I got the JSAR in August and the Autozilla this week. My wife says with watches this size I'm obviously trying to compensate for something!


----------



## feenix (May 27, 2008)

mylo said:


> My wife says with watches this size I'm obviously trying to compensate for something!


Is her bum THAT big?


----------



## mrteatime (Oct 25, 2006)

mylo said:


> I got the JSAR in August and the Autozilla this week. My wife says with watches this size I'm obviously trying to compensate for something!


you is the daddy :lol:


----------



## thunderbolt (May 19, 2007)

Very nice. Love the JSAR.


----------



## Guest (Oct 2, 2008)

mrteatime said:


> mylo said:
> 
> 
> > I got the JSAR in August and the Autozilla this week. My wife says with watches this size I'm obviously trying to compensate for something!
> ...


Nice pair bruisers :thumbup:


----------



## mylo (Feb 8, 2008)

I've hardly taken the JSAR off since I got it and am still bonding with the Autozilla but its definitely a keeper. But I still think I need something bigger.


----------



## PaulBoy (Dec 2, 2007)

I've seen the Jsar in the flesh & thought it was HUGE but it looks dwarfed by that Citizen :wow: - Didn't realise John Cena was a member here :lol:


----------



## pinkwindmill (Aug 17, 2006)

mylo said:


> I got the JSAR in August and the Autozilla this week. My wife says with watches this size I'm obviously trying to compensate for something!

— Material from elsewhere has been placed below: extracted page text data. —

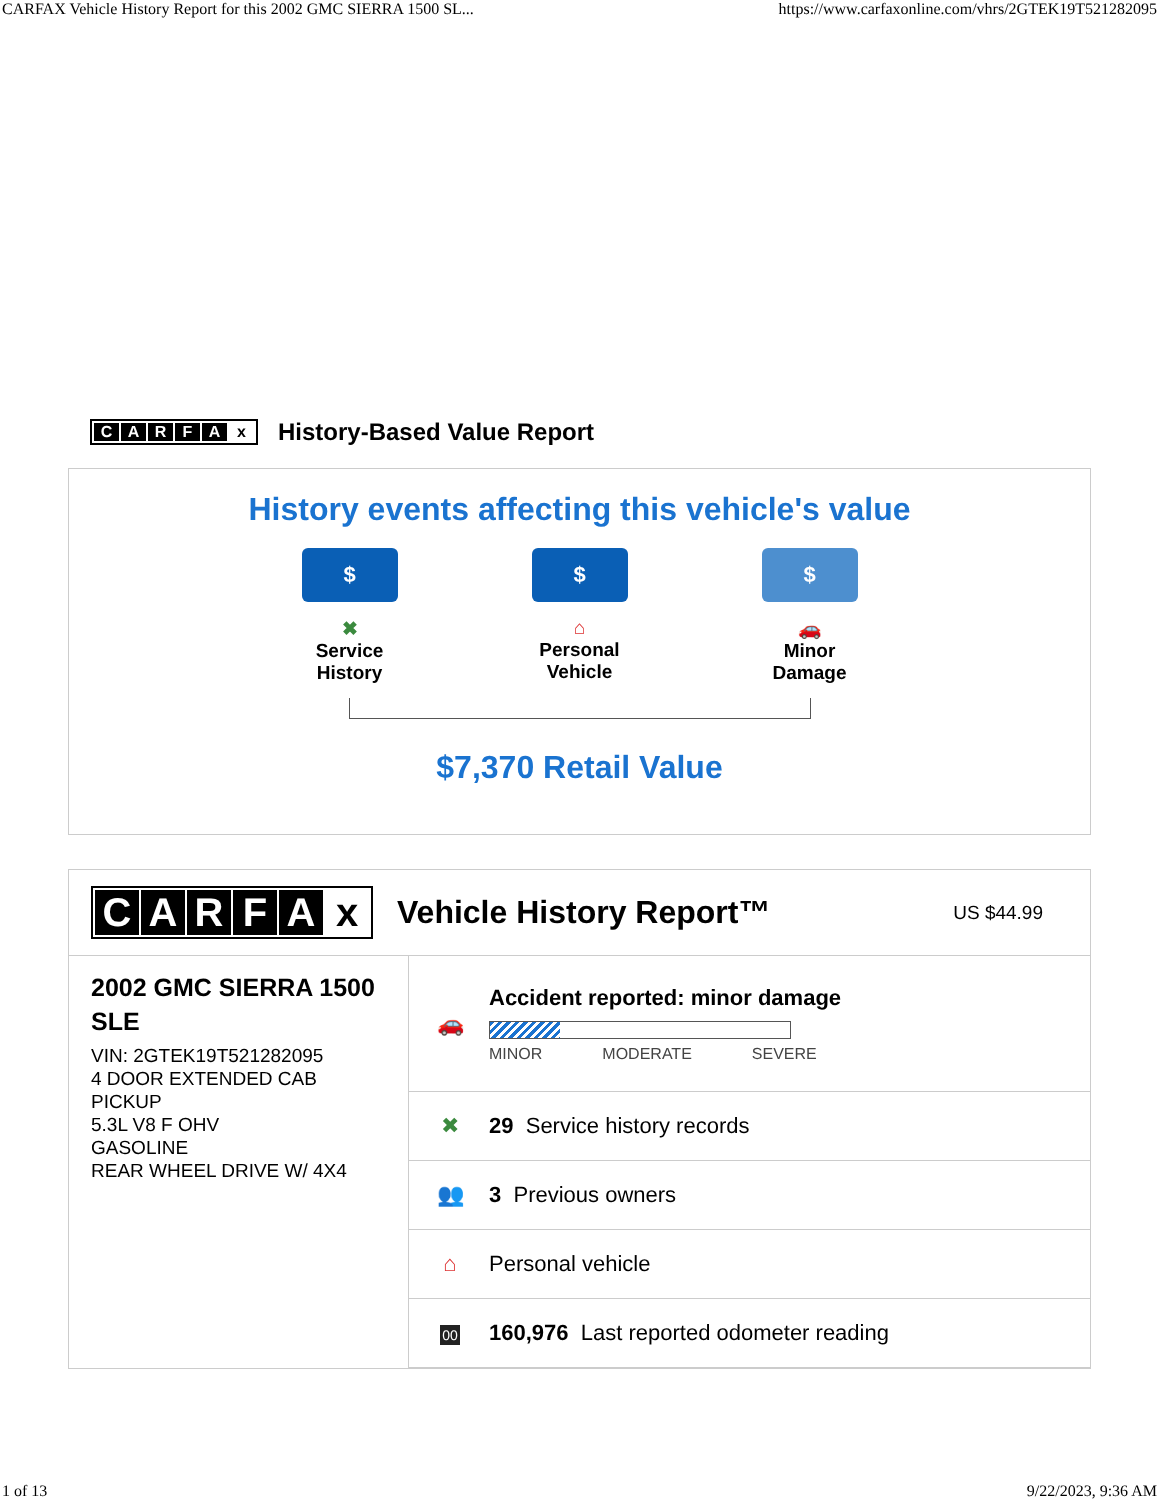CARFAX Vehicle History Report for this 2002 GMC SIERRA 1500 SL... https://www.carfaxonline.com/vhrs/2GTEK19T521282095
CARFAx
History-Based Value Report
History events affecting this vehicle's value
$
✖
Service
History
$
⌂
Personal
Vehicle
$
🚗
Minor
Damage
$7,370 Retail Value
CARFAx
Vehicle History Report™
US $44.99
2002 GMC SIERRA 1500 SLE
VIN: 2GTEK19T521282095
4 DOOR EXTENDED CAB PICKUP
5.3L V8 F OHV
GASOLINE
REAR WHEEL DRIVE W/ 4X4
🚗
Accident reported: minor damage
MINOR MODERATE SEVERE
✖ 29 Service history records
👥 3 Previous owners
⌂
Personal vehicle
00
160,976 Last reported odometer reading
1 of 13 9/22/2023, 9:36 AM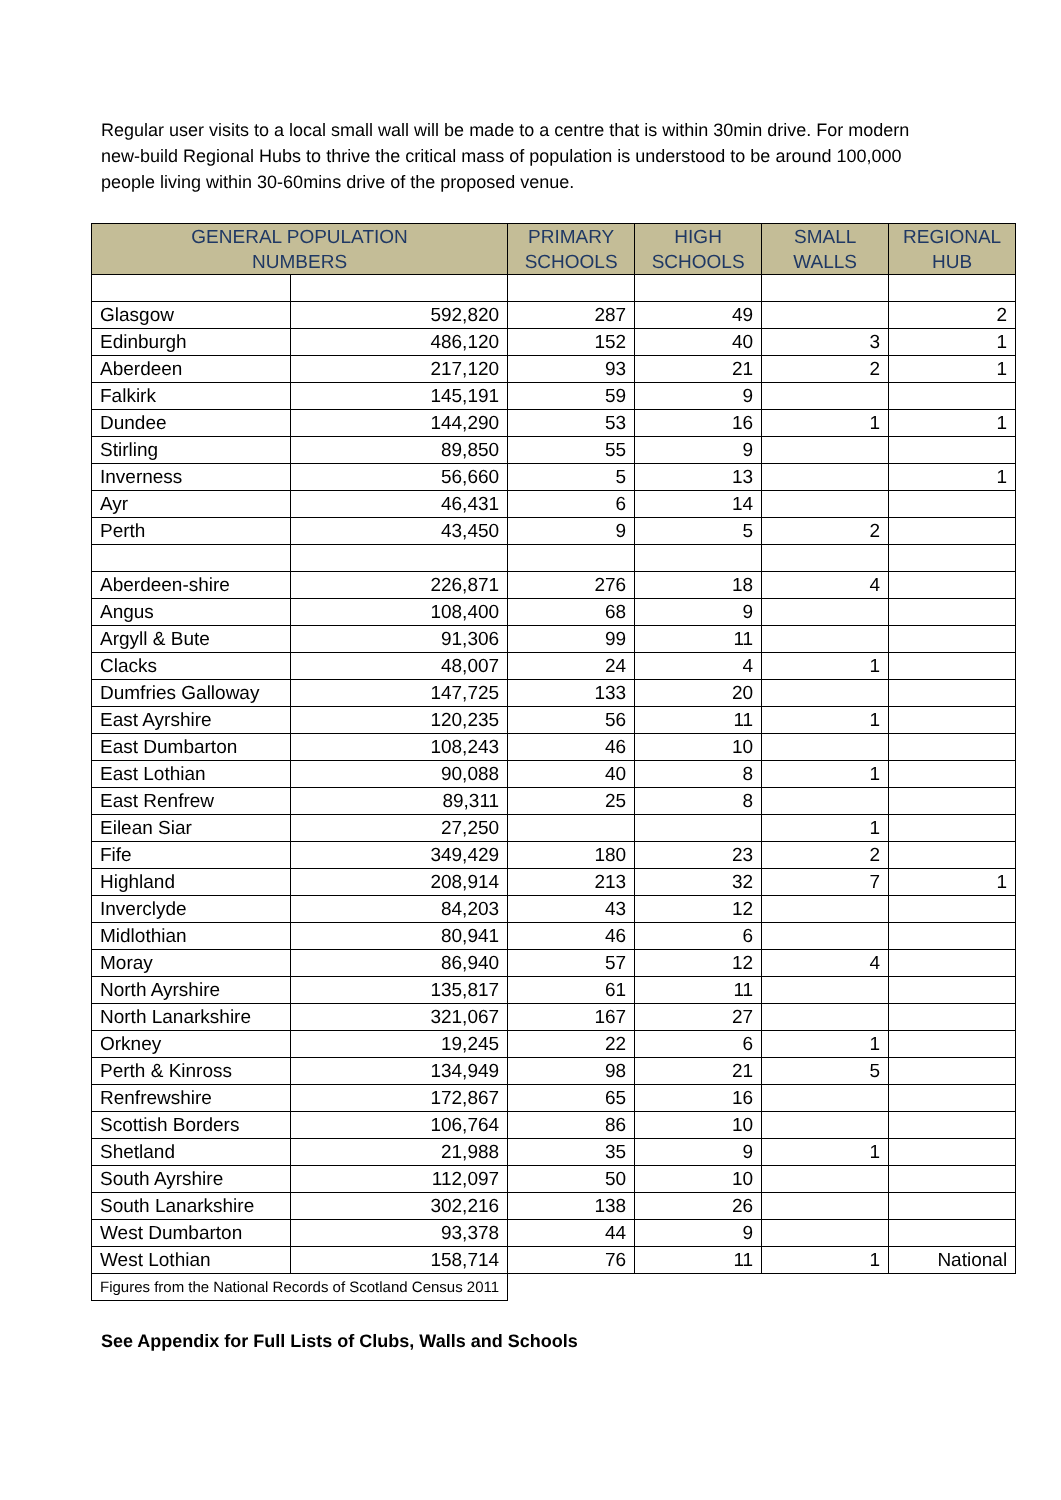Regular user visits to a local small wall will be made to a centre that is within 30min drive. For modern new-build Regional Hubs to thrive the critical mass of population is understood to be around 100,000 people living within 30-60mins drive of the proposed venue.
| GENERAL POPULATION NUMBERS | | PRIMARY SCHOOLS | HIGH SCHOOLS | SMALL WALLS | REGIONAL HUB |
| --- | --- | --- | --- | --- | --- |
| Glasgow | 592,820 | 287 | 49 | | 2 |
| Edinburgh | 486,120 | 152 | 40 | 3 | 1 |
| Aberdeen | 217,120 | 93 | 21 | 2 | 1 |
| Falkirk | 145,191 | 59 | 9 | | |
| Dundee | 144,290 | 53 | 16 | 1 | 1 |
| Stirling | 89,850 | 55 | 9 | | |
| Inverness | 56,660 | 5 | 13 | | 1 |
| Ayr | 46,431 | 6 | 14 | | |
| Perth | 43,450 | 9 | 5 | 2 | |
| Aberdeen-shire | 226,871 | 276 | 18 | 4 | |
| Angus | 108,400 | 68 | 9 | | |
| Argyll & Bute | 91,306 | 99 | 11 | | |
| Clacks | 48,007 | 24 | 4 | 1 | |
| Dumfries Galloway | 147,725 | 133 | 20 | | |
| East Ayrshire | 120,235 | 56 | 11 | 1 | |
| East Dumbarton | 108,243 | 46 | 10 | | |
| East Lothian | 90,088 | 40 | 8 | 1 | |
| East Renfrew | 89,311 | 25 | 8 | | |
| Eilean Siar | 27,250 | | | 1 | |
| Fife | 349,429 | 180 | 23 | 2 | |
| Highland | 208,914 | 213 | 32 | 7 | 1 |
| Inverclyde | 84,203 | 43 | 12 | | |
| Midlothian | 80,941 | 46 | 6 | | |
| Moray | 86,940 | 57 | 12 | 4 | |
| North Ayrshire | 135,817 | 61 | 11 | | |
| North Lanarkshire | 321,067 | 167 | 27 | | |
| Orkney | 19,245 | 22 | 6 | 1 | |
| Perth & Kinross | 134,949 | 98 | 21 | 5 | |
| Renfrewshire | 172,867 | 65 | 16 | | |
| Scottish Borders | 106,764 | 86 | 10 | | |
| Shetland | 21,988 | 35 | 9 | 1 | |
| South Ayrshire | 112,097 | 50 | 10 | | |
| South Lanarkshire | 302,216 | 138 | 26 | | |
| West Dumbarton | 93,378 | 44 | 9 | | |
| West Lothian | 158,714 | 76 | 11 | 1 | National |
| Figures from the National Records of Scotland Census 2011 | | | | | |
See Appendix for Full Lists of Clubs, Walls and Schools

Tell her "Yes, bad eyesight!" However, refrain from adding "...lucky for you" or you may end up wearing the watches as glasses... :lol:

Cheers,

Guy


----------



## michaelh (Oct 1, 2007)

Very nice love the JSAR.


----------



## PhilM (Nov 5, 2004)

Nice pair, but it's got to be the Autozilla for me :yes:


----------



## Zephod (Nov 15, 2006)

Love them both but the Zilla dose it for me h34r:


----------



## jasonm (Nov 22, 2003)

Another vote for the 'Zilla for me...

I will own one one day, I was gutted I couldnt afford that one when it came up for sale......


----------



## Bill_uk (Jun 8, 2008)

Zilla is the Daddy for sure its the best dive watch and its BIG!!!


----------



## mylo (Feb 8, 2008)

Bill_uk said:


> Zilla is the Daddy for sure its the best dive watch and its BIG!!!


Thanks. Despite the titanium it doesn't feel any lighter.


----------



## Mrcrowley (Apr 23, 2003)

mrteatime said:


> mylo said:
> 
> 
> > I got the JSAR in August and the Autozilla this week. My wife says with watches this size I'm obviously trying to compensate for something!
> ...


Never seen a JSAR. Someone once said I could borrow theirs for a bit...................


----------



## bristolboozer (Nov 21, 2006)

I get the same comments from my 710. A little piccy of my pair.










Must say I do like that Autozilla :tongue2: :tongue2:

Jon


----------